Just found out I have to work new year's eve. It's like one final 'fuck you' from 2009.
you made your own hammock out of a towel and duct tape.
How would u feel about transportimg a penis shaped ice luge to nashville?
Mega depressed bro. Had the greatest sex with the hottest girl I've ever seen and in the AM she gave me that look I've given dozens of times. I'm her drunken fat chick fuck
I face planted right in front of a cop. He looked at me, shook his head, mumbled "freshman" under his breath, helped me up and told us to get home safely. I love college.
I can feel the fear and stress bubbling in my stomach. Or maybe that is the pregnancy.
Your engaged. Stop telling guys you will sit on their face. They don't always know your kidding.
Finals week...the biggest cock block since your brother threatened me with a beer bottle at the bar.

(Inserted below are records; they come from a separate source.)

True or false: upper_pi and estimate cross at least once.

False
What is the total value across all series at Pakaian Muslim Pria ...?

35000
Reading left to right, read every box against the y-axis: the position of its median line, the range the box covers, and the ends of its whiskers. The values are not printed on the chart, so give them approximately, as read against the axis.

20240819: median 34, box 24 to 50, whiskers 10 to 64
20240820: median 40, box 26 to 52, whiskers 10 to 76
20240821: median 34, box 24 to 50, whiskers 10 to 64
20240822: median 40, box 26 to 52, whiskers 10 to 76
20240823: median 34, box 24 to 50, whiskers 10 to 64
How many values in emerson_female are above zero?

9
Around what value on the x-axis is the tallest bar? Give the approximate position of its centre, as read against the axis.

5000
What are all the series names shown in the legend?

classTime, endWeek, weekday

the cab driver said that we weren't the worst shit show he'd ever seen, CHALLENGE ACCEPTED!!
Dude it's bad when your 10 year old son makes fun of your penis size.
It was almost as bad as the time I peed on the floor of the Pentagon's subway station.

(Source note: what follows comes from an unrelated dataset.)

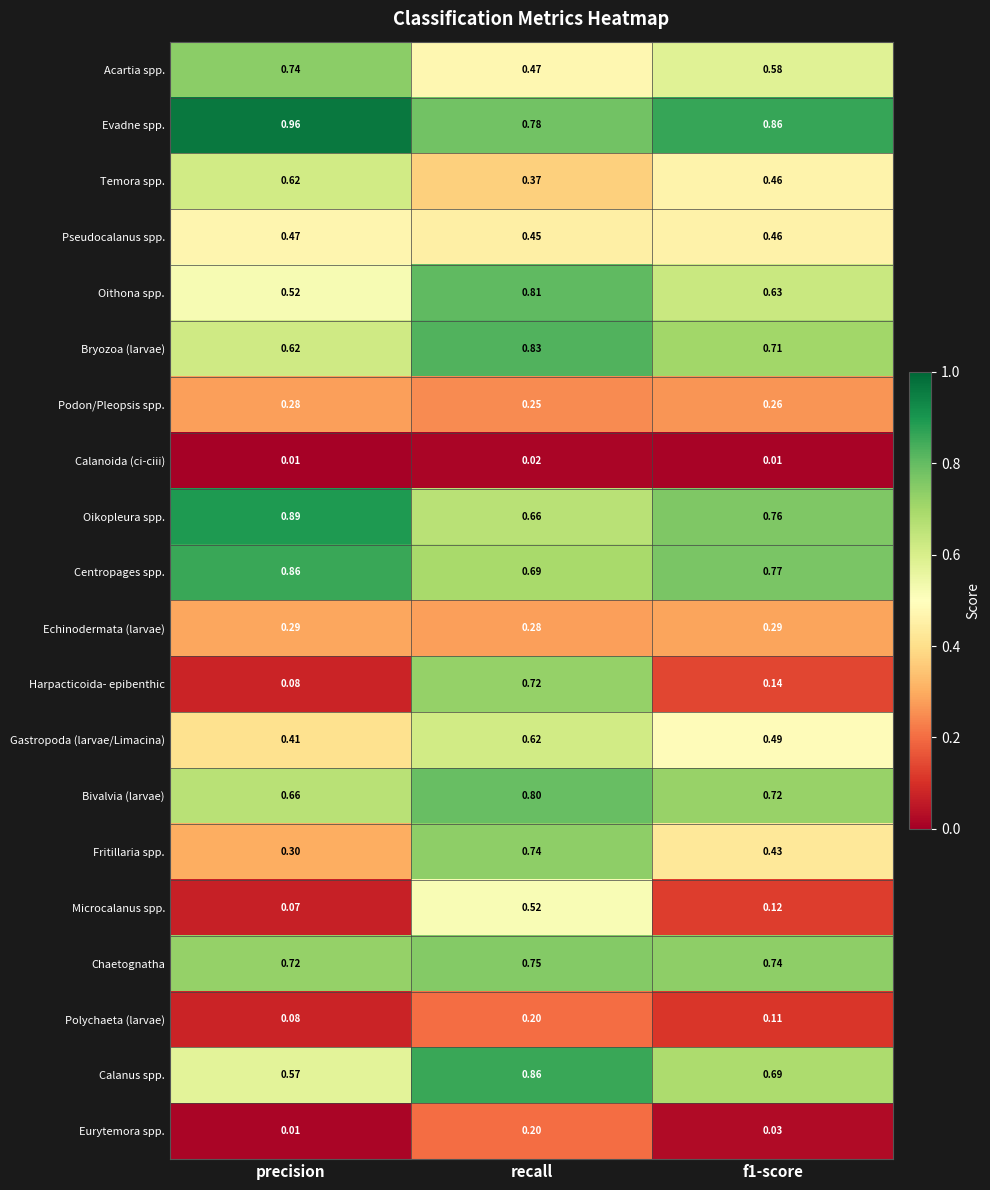

At which label does Pseudocalanus spp. reach its peak?

precision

I should never be allowed to dance around children at weddings. I think I just insured that a 4 year old will be a future teen mom.

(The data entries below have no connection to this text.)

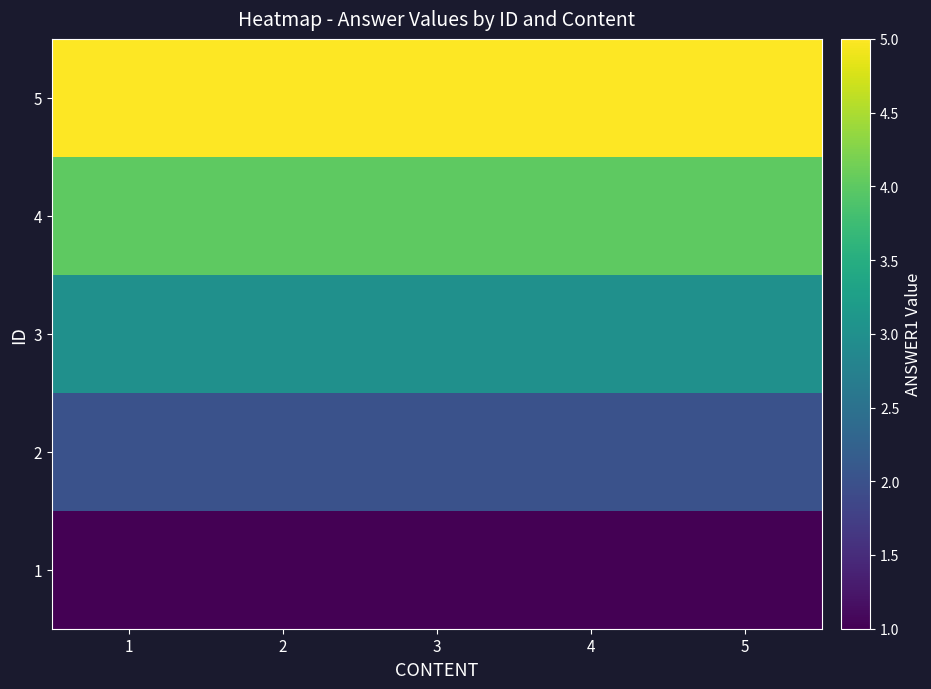

Reading right to left, extract all data points from this chart.

1: 5=1	4=1	3=1	2=1	1=1
2: 5=2	4=2	3=2	2=2	1=2
3: 5=3	4=3	3=3	2=3	1=3
4: 5=4	4=4	3=4	2=4	1=4
5: 5=5	4=5	3=5	2=5	1=5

I'm slacking. We've been hooking up for months and I have yet to bang him while he's wearing the clown mask.
After you punched me you ran away and it took an hour to find you... On the wrong floor... Sitting alone saying "it doesnt make sense"
I didn't even know we were hiding from the cops, I was just playing with the cats. People kept telling me to be quiet the cops are here and I was like DID YOU SEE THIS CAT!?